Personnellement, j’ai pris un peu de recul et j’ai constaté que cette façon de vivre amène un réflexe de critique facile, de jugement instantané car je ne prends plus nécessairement la peine ou le temps de me mettre à la place de l’autre avant de réagir, d’être en contact réel avec les gens pour pouvoir me fier aussi au langage non verbal, au ressenti, à ce qui ne se transmet pas à travers un écran. À force de voir la vie des autres défiler devant mes yeux sous l’éclairage bleuté, je me déconnecte tranquillement des vraies personnes.
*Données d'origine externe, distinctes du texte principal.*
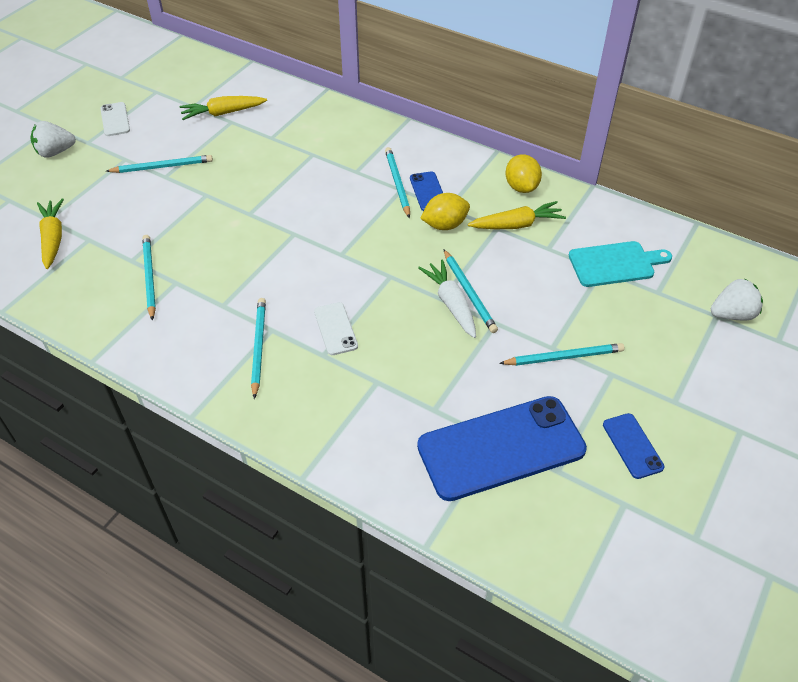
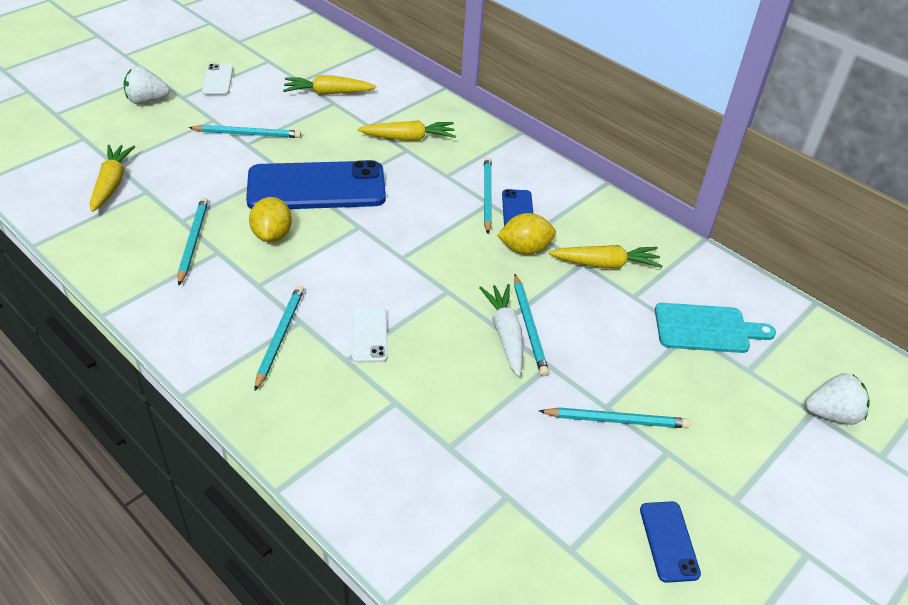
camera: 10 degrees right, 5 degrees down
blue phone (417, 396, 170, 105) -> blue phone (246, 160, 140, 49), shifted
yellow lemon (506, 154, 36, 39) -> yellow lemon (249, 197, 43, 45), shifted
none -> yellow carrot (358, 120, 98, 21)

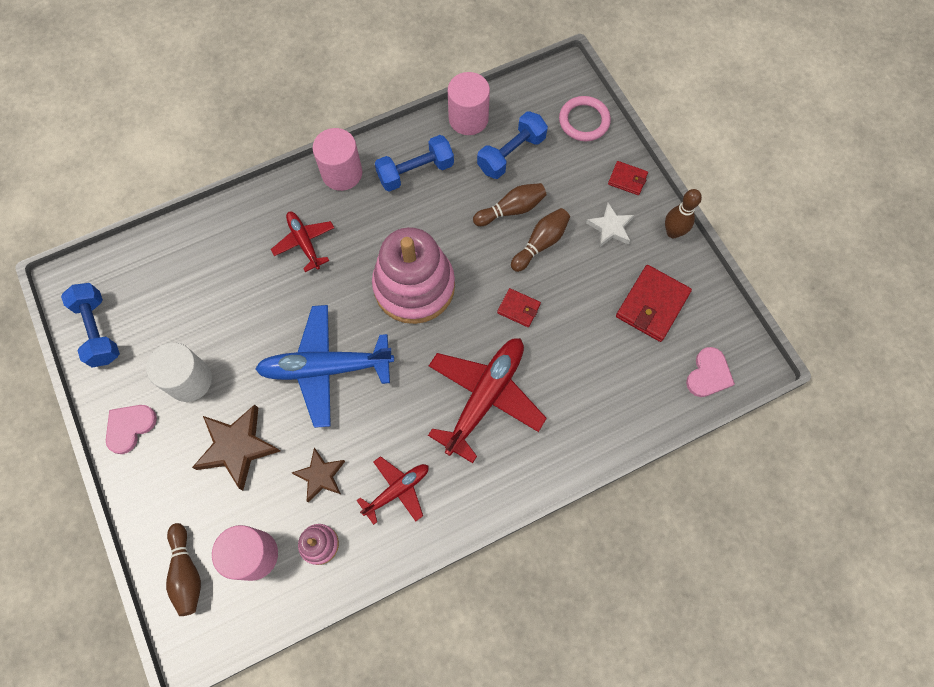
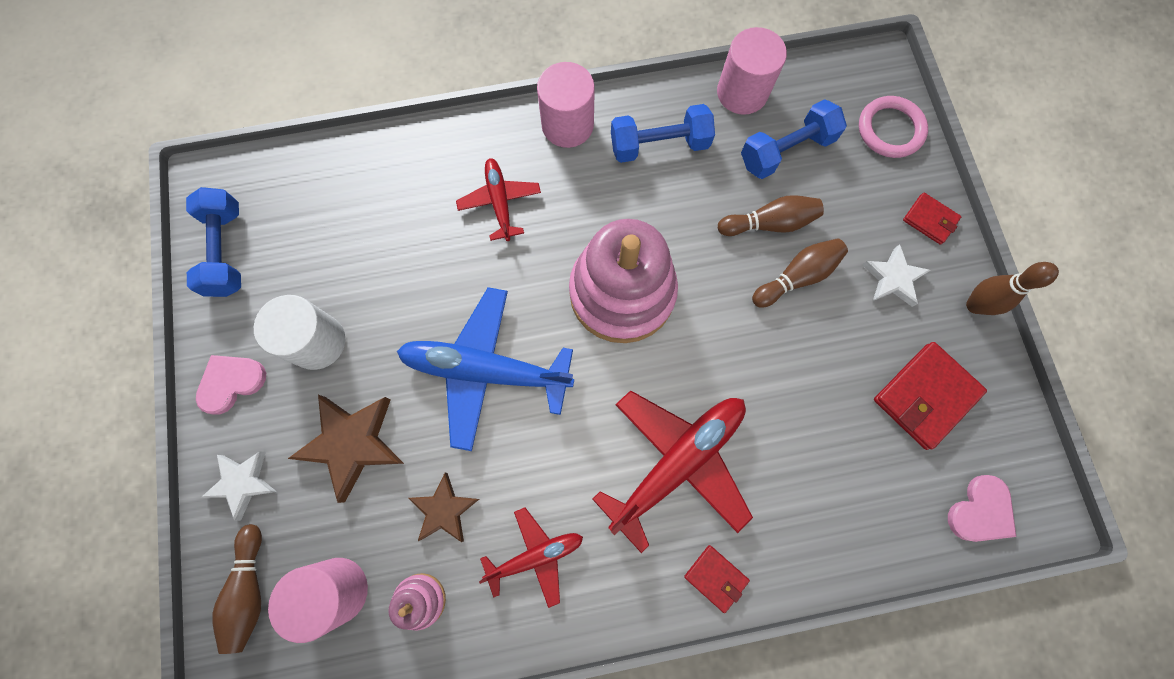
camera: 15 degrees right, 5 degrees up
none -> white star (201, 451, 76, 70)
red wallet (497, 288, 44, 39) -> red wallet (684, 545, 66, 68), shifted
J’ai aussi constaté tristement que les commentaires sont souvent agressifs, ou du moins exagérés, sur Internet. Comme si la notion de respect avait été diluée ou même oubliée et que le fait de ne pas être physiquement en présence de l’autre amplifiait l’émotion et déshumanisait le rapport. Par contre, ce qui est encore plus dommage, c’est que ces réflexes se transposent dans la vraie vie. Le téléphone intelligent nous coupe du monde environnant et crée une bulle autour de chaque individu. On ne voit plus la personne qui est dans le besoin, celle qui a les bras chargés et qui aurait besoin de notre aide pour lui ouvrir la porte, ni la femme enceinte qui aimerait grandement avoir une place assise dans le métro.
Le respect, c’est envers soi et envers autrui. Je dis envers soi car à force de se créer un monde virtuel, on se prive de plein de belles rencontres, d’émotions et d’énergies positives, d’opportunités de vivre des moments magiques. Entrer en relation avec les autres, ça fait du bien à l’âme, ça nous nourrit et ça enrichit nos vies. Mais si on est dépossédé de tout cela au profit d’un monde irréel, c’est concrètement de notre responsabilité. On ne peut accuser personne de cela et on doit faire l’effort de s’en détacher.
Le respect envers les autres, ça peut être aussi banal que de ranger son cellulaire quand on prend un café avec quelqu’un et de ne pas réagir au quart de tour quand un message apparaît sur l’écran. L’humain face à nous est généralement plus important que ce que notre ami, chum, blonde, collègue ou parent nous partage. Pour la simple et bonne raison que cette personne est là, devant nous, à ce moment-là.
Le moment présent se vit aujourd’hui en multicouches, comme si le fait de savoir qu’autre chose se déroule ailleurs au même moment nous angoissait, de peur de ne pas vivre LE meilleur moment, de ne pas être LÀ où c’est vraiment cool à cette seconde précise. Et pourtant, avant, on le savait qu’il y avait autre chose ailleurs mais ça nous importait peu. On savourait nos relations, nos échanges, nos folies et on se disait qu’on était dont chanceux de vivre cela.
Le respect, ça va dans les deux sens et si on veut que les autres nous démontrent ce respect, on se doit de leur prouver qu’on est apte à leur donner en retour. On dit souvent qu’on ne doit pas faire aux autres ce qu’on ne voudrait pas qu’ils nous fassent. Et selon moi, ça commence par être sincère avec autrui, à faire preuve d’égard et d’empathie, d’écoute et de politesse. Et avant d’aller chercher le respect chez les autres, respectons-nous comme il se doit. Ce sera ainsi plus facile de le propager autour de nous. Car je crois sincèrement que la personne la plus respectée est celle qui inspire les autres.